Towards Linguistically-informed Representations for English as a Second or Foreign Language: Review, Construction and Application
A new annotated dataset treats non-native English as its own linguistic system, not just broken grammar — potentially improving AI language tools for billions of learners.

The Thesis
Roughly 1.5 billion people use English as a second or foreign language, yet most AI language tools are built assuming native-speaker norms. This paper argues that non-native English — called ESFL, for English as a Second or Foreign Language — is a coherent linguistic system with its own patterns, not merely a corrupted version of standard English. The authors build a hand-annotated dataset of 1,643 sentences that maps how grammar and meaning connect in non-native English, using a framework called Construction Grammar, which treats recurring form-meaning pairings (for example, the way a learner might say 'I am agree' to express agreement) as the fundamental building blocks of language.
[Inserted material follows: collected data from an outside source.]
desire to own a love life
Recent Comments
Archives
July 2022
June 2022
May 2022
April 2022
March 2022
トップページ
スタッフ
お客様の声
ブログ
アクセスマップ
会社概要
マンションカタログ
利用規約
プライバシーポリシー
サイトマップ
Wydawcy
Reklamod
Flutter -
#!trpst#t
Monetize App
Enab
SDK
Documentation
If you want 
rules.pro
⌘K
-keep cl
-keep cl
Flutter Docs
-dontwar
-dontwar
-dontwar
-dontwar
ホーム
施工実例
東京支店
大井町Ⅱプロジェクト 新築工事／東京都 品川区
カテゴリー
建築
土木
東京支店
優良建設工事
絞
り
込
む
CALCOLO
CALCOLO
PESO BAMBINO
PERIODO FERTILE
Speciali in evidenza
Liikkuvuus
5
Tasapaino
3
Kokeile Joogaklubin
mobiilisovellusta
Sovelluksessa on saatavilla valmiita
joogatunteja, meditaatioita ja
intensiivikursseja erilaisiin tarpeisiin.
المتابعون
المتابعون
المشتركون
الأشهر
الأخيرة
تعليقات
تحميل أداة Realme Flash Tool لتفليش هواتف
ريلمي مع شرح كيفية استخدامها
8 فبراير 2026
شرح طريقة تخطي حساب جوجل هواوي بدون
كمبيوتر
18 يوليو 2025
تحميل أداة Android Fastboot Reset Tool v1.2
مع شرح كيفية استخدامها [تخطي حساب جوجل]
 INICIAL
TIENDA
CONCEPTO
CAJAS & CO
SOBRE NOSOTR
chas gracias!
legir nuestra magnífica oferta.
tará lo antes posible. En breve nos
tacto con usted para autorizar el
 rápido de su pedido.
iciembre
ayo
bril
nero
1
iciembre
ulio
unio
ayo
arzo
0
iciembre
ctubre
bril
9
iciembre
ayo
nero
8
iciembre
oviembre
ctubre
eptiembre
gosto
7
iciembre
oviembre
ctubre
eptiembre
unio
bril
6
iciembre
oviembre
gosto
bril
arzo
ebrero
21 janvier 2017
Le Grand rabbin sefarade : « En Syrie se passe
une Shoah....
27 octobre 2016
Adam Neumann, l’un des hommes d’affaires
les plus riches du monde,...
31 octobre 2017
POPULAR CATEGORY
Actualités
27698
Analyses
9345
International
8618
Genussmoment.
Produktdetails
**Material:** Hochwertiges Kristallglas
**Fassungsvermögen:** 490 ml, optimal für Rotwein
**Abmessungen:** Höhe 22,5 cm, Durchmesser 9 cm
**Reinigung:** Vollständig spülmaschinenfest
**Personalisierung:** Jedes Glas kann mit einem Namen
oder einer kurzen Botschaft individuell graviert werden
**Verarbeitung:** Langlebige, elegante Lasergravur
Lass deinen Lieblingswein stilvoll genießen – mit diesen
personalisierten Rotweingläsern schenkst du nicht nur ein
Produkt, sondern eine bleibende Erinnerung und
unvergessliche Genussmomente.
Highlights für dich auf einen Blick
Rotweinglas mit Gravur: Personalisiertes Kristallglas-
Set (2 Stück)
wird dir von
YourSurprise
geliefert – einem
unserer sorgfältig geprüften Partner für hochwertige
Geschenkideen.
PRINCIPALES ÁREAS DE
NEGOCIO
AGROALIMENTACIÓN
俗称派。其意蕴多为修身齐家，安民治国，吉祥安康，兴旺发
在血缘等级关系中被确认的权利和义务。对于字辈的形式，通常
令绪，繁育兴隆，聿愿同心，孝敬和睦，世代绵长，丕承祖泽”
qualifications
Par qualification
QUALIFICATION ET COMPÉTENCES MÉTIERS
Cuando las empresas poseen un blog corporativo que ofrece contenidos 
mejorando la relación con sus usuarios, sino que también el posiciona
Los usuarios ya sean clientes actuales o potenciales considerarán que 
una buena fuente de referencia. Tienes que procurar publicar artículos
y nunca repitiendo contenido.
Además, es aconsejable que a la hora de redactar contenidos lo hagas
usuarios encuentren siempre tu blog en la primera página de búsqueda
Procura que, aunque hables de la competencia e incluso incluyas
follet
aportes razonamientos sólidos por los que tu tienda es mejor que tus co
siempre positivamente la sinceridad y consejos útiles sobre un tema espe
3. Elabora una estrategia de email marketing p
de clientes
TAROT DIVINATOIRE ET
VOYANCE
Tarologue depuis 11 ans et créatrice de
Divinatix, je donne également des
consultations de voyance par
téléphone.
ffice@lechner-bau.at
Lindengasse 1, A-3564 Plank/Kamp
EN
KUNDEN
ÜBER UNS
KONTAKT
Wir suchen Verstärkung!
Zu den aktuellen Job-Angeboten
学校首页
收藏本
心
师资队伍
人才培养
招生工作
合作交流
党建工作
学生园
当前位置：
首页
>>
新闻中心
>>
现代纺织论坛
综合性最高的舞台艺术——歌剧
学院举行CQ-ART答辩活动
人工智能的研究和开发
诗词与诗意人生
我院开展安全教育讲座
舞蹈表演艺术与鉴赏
The catch is scale: 1,643 sentences is small by modern NLP standards, and the paper is primarily a resource-construction and pilot study, not a deployed system.
Catalyst
Large language models trained predominantly on native-speaker text have made the performance gap for non-native users more visible and commercially consequential. Simultaneously, the field of Second Language Acquisition research has developed richer theoretical frameworks — particularly Construction Grammar — that give researchers principled tools for annotating learner language rather than just flagging errors. These converging pressures created demand for a structured, theoretically grounded dataset that simply did not exist before.
What's New
Prior learner corpora — collections of non-native writing such as the Cambridge Learner Corpus — were mostly annotated for surface errors (wrong verb tense, missing article) without modeling the underlying syntax-semantics relationship. That approach treats learner language as deficient native English rather than as a system in its own right. This paper instead applies Construction Grammar annotation, capturing the form-meaning mappings unique to ESFL and enabling research questions about how learners' linguistic patterns differ structurally, not just superficially.
The Counter
A dataset of 1,643 sentences is too small to train or meaningfully fine-tune any modern language model — for context, even modest NLP benchmarks run to tens of thousands of examples. The paper is largely a theoretical framework and annotation exercise, with the 'pilot study' testing the Linguistic Niche Hypothesis being exploratory rather than confirmatory. Construction Grammar, while intellectually appealing, is a contested theoretical framework with limited uptake in mainstream NLP precisely because its categories are hard to annotate consistently at scale. There is no evidence here that models trained or evaluated on this resource would outperform current systems on any practical task like grammar correction or language tutoring. The gap between a gold-standard academic resource and a commercially deployable product for ESFL learners remains enormous, and better-resourced teams at companies like Duolingo or Grammarly are already building large proprietary learner datasets without publishing them.
Longs
- DUOL (Duolingo) — direct exposure to AI-powered ESFL instruction tools
- CHGG (Chegg) — writing and tutoring services for non-native English students
- COUR (Coursera) — large non-native English learner base on platform
Shorts
- Generic grammar checkers (e.g., traditional Grammarly rule engine) — flagging ESFL as 'wrong' rather than understanding it structurally becomes a product liability as users demand more nuanced feedback
- Standard benchmark providers — leaderboards built on native-English test sets systematically undercount model quality for the majority of real-world English users
Enablers (Picks & Shovels)
- Universal Dependencies — open annotation standard that this work builds on and extends
- spaCy / Stanza — open-source NLP pipelines used to process and tag learner text
- Cambridge Learner Corpus and similar existing learner corpora — the raw material prior datasets drew from
Private Watchlist
- Quill.org — grammar and writing tools for learners
- Elsa Speak — AI pronunciation and fluency coaching for non-native speakers
- Grammarly — already serves large non-native user base, research could inform product
Resources
The Paper
The widespread use of English as a Second or Foreign Language (ESFL) has sparked a paradigm shift: ESFL is not seen merely as a deviation from standard English but as a distinct linguistic system in its own right. This shift highlights the need for dedicated, knowledge-intensive representations of ESFL. In response, this paper surveys existing ESFL resources, identifies their limitations, and proposes a novel solution. Grounded in constructivist theories, the paper treats constructions as the fundamental units of analysis, allowing it to model the syntax--semantics interface of both ESFL and standard English. This design captures a wide range of ESFL phenomena by referring to syntactico-semantic mappings of English while preserving ESFL's unique characteristics, resulting a gold-standard syntactico-semantic resource comprising 1643 annotated ESFL sentences. To demonstrate the sembank's practical utility, we conduct a pilot study testing the Linguistic Niche Hypothesis, highlighting its potential as a valuable tool in Second Language Acquisition research.